По-глупому захотелось спросить: живой ли он? Снова перед глазами картинки кошмара встали.

— Какая разница, родной? — устало выдохнула, растирая лоб. Голова болеть начала. — Тебе же проще станет…

— НЕ СМЕЙ!! — он заорал так, что у нее не то что в ушах — в голове зазвенело. — Где ты, Кристина?! Просто ответить на вопрос, мавка! — он умел так говорить…

Требовать. Заставлять подчиняться, слушать себя.

Не только Кристину — и других людей. Не зря всегда и везде верховодил. Все в нем признавали лидера рано или поздно.

— На мосту. У обрыва.

Он знал это место. Недостроенный мост. Закрытый. Они, бывало, гуляли рядом. И сюда забирались — очень виды красивые. А пробраться не так и сложно…

— Кри-и-истина! — Кузьма выдохнул ее имя так… словно она ему сама нож в живот воткнула. — Я умоляю тебя, не делай глупостей.

Визг тормозов.

Разворачивается где-то?

— Я и не делаю, — удивилась она, подойдя чуть ближе к краю. — Я просто больше не могу… Не могу, родной…

— Нет!! — у нее заложило уши все же. И эхом двоиться стало.

Кристина была в таком ступоре, что только когда он ее ухватил за пояс и потащил от этого края, дошло — Кузьма уже здесь. Приехал. Видно, и сам просчитал, куда она в состоянии дойти и для чего могла вообще из дома выйти в такое время.

Дернулась. Попыталась вырваться. Его касания после всего — как раскаленное железо к коже. Невыносимо. Терпеть невозможно. И отойти не в состоянии в то же время. И запах любимого. Его волосы на ее щеке, потому что прижал к себе и назад тянет, как бы Кристина ни упиралась.

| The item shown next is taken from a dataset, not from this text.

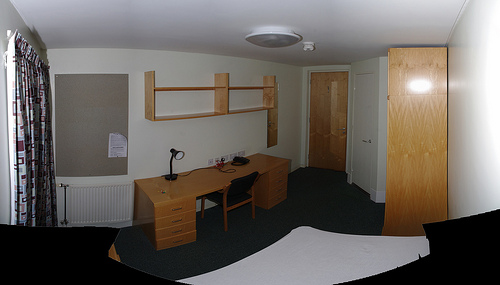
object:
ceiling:
[7, 0, 474, 67]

— Отпусти! — заорала. — Отпусти! Не могу так. Не могу больше! Отпусти, если я тебе больше не нужна! Отпусти просто! — ногтями в его плечи вцепилась, поцарапала щеки…

Впервые за бесконечность в его глаза посмотрела. А там такой омут черноты и злости, боли и ярости, что словами выразить невозможно.

— Ни хр*на! — Кузьма не обратил на царапины ни малейшего внимания. Прижал к себе крепче. — Не могу. Не отпускаю! Никогда так не позволю, слышишь?! — в лицо ей заорал.

Сбоку еще какая-то машина резко затормозила. Такси. Руслан выскочил. Побежал к ним. Кристина не оборачивалась — краем глаза видела. Не могла от Кузьмы взгляд отвести. Ее трясет — не понимала до этого. Пока не ощутила, что и его лихорадка бьет. Одна на двоих. Все еще на двоих все делят: и боль, и страх. И эту невыносимую потребность рядом быть, касаться. Вцепился в нее. Не отпускает, хоть Кристина уже и не рвется. Замерла, только тело трясется. А она его тепло впитывает. И понимает, что всхлипывать начинает. Непроизвольно. Оно само все вдруг наружу рвется.